While you're digging into roasted salmon and munching on walnuts and veggies, you might have missed the Mediterranean diet's close cousin, the Middle Eastern diet. Just as flavorful and good for you, a Middle Eastern diet is a close relative both in geography and eating style. Middle Eastern cuisine is usually thought of as coming from countries such as Lebanon, Israel, Turkey, and Egypt. Mediterranean eating is typically associated with Italy, Greece, and Spain.

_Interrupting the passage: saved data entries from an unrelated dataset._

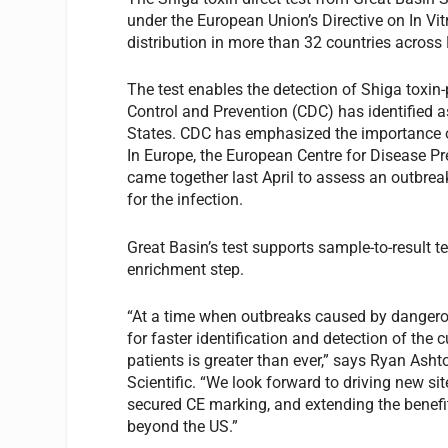
under the European Union’s Directive on In Vit
distribution in more than 32 countries across
The test enables the detection of Shiga toxi
Control and Prevention (CDC) has identified as
States. CDC has emphasized the importance of
In Europe, the European Centre for Disease P
came together last April to assess an outbrea
for the infection.
Great Basin’s test supports sample-to-result 
enrichment step.
“At a time when outbreaks caused by dangerou
for faster identification and detection of the
patients is greater than ever,” says Ryan Asht
Scientific. “We look forward to driving new si
secured CE marking, and extending the benefits
beyond the US.”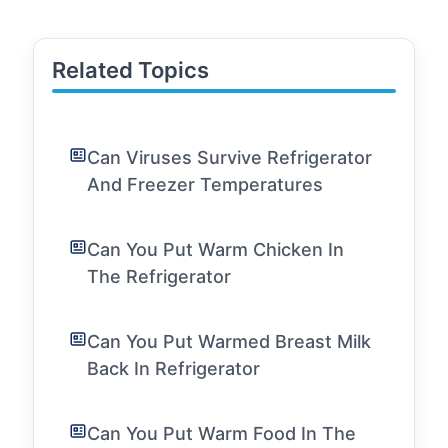
Related Topics
Can Viruses Survive Refrigerator
And Freezer Temperatures
Can You Put Warm Chicken In
The Refrigerator
Can You Put Warmed Breast Milk
Back In Refrigerator
Can You Put Warm Food In The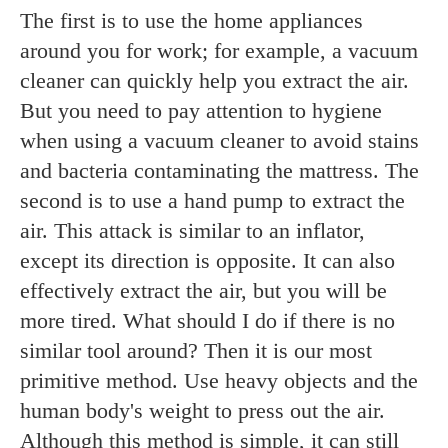
The first is to use the home appliances
around you for work; for example, a vacuum
cleaner can quickly help you extract the air.
But you need to pay attention to hygiene
when using a vacuum cleaner to avoid stains
and bacteria contaminating the mattress. The
second is to use a hand pump to extract the
air. This attack is similar to an inflator,
except its direction is opposite. It can also
effectively extract the air, but you will be
more tired. What should I do if there is no
similar tool around? Then it is our most
primitive method. Use heavy objects and the
human body's weight to press out the air.
Although this method is simple, it can still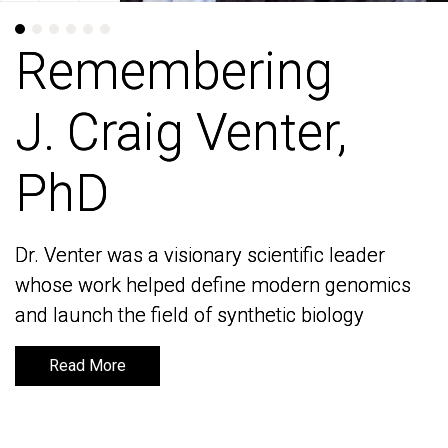
Remembering
Remembering
J. Craig Venter,
J. Craig Venter,
PhD
PhD
Dr. Venter was a visionary scientific leader
Dr. Venter was a visionary scientific leader
whose work helped define modern genomics
whose work helped define modern genomics
and launch the field of synthetic biology
and launch the field of synthetic biology
Read More
Read More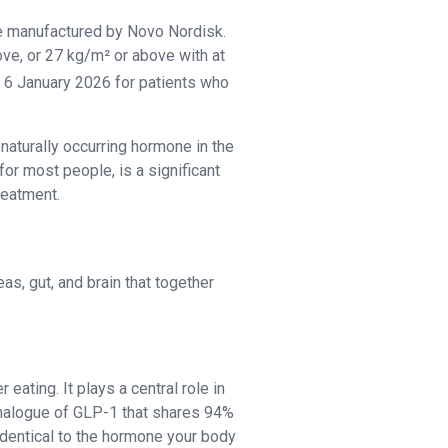
ne manufactured by Novo Nordisk.
ve, or 27 kg/m² or above with at
 6 January 2026 for patients who
aturally occurring hormone in the
for most people, is a significant
reatment.
s, gut, and brain that together
eating. It plays a central role in
 analogue of GLP-1 that shares 94%
identical to the hormone your body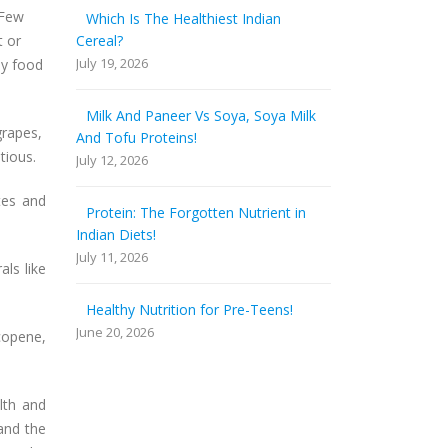
 Few
Which Is The Healthiest Indian
t or
Cereal?
July 19, 2026
ly food
Milk And Paneer Vs Soya, Soya Milk
grapes,
And Tofu Proteins!
itious.
July 12, 2026
tes and
Protein: The Forgotten Nutrient in
Indian Diets!
July 11, 2026
als like
Healthy Nutrition for Pre-Teens!
June 20, 2026
ycopene,
lth and
and the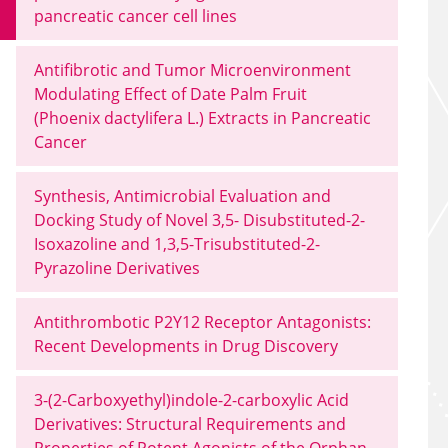
pancreatic cancer cell lines
Antifibrotic and Tumor Microenvironment
Modulating Effect of Date Palm Fruit
(Phoenix dactylifera L.) Extracts in Pancreatic
Cancer
Synthesis, Antimicrobial Evaluation and
Docking Study of Novel 3,5- Disubstituted-2-
Isoxazoline and 1,3,5-Trisubstituted-2-
Pyrazoline Derivatives
Antithrombotic P2Y12 Receptor Antagonists:
Recent Developments in Drug Discovery
3-(2-Carboxyethyl)indole-2-carboxylic Acid
Derivatives: Structural Requirements and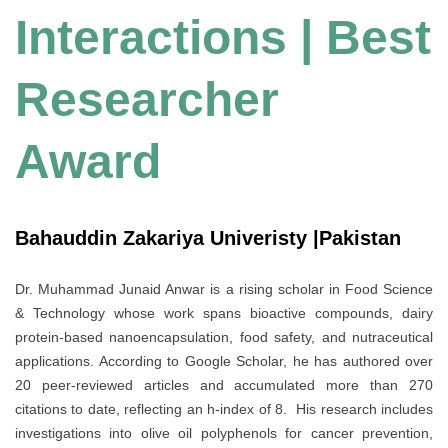
Interactions | Best
Researcher
Award
Bahauddin Zakariya Univeristy |Pakistan
Dr. Muhammad Junaid Anwar is a rising scholar in Food Science
& Technology whose work spans bioactive compounds, dairy
protein‐based nanoencapsulation, food safety, and nutraceutical
applications. According to Google Scholar, he has authored over
20 peer-reviewed articles and accumulated more than 270
citations to date, reflecting an h-index of 8. His research includes
investigations into olive oil polyphenols for cancer prevention,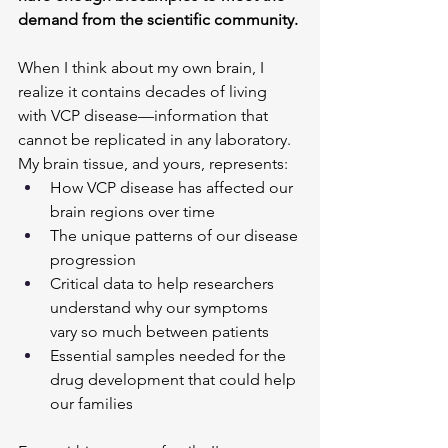
demand from the scientific community.
When I think about my own brain, I 
realize it contains decades of living 
with VCP disease—information that 
cannot be replicated in any laboratory. 
My brain tissue, and yours, represents:
How VCP disease has affected our 
brain regions over time
The unique patterns of our disease 
progression
Critical data to help researchers 
understand why our symptoms 
vary so much between patients
Essential samples needed for the 
drug development that could help 
our families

The success of the Mediterranean way of eating hinges on an emphasis on whole grains, healthy fats like olive oil and fish, legumes, nuts, and freshly sourced fruits and vegetables. Together, the combo yields high levels of fiber, omega-3 fatty acids, and a wide variety of vitamins and minerals. Middle Eastern food shares many of these same characteristics, focusing on plant-based foods as much as possible, using heavy-handed pours of EVOO just about everywhere, and sneaking beans and veggies into many preparations, including some hallmark dips. The result? A nutrient-dense diet that promotes health and longevity. Another bonus: Middle Eastern food often comes with built-in portion control as many dishes are served as a collection of small plates called mezze, similar to Spanish style tapas. Not only does this presentation style encourage you to linger and try new dishes, but smaller plates could help you lose weight. Cornell University's Food & Brand Lab found that smaller plates make you think you're eating more food than you actually are, which could trim your overall food consumption and calories.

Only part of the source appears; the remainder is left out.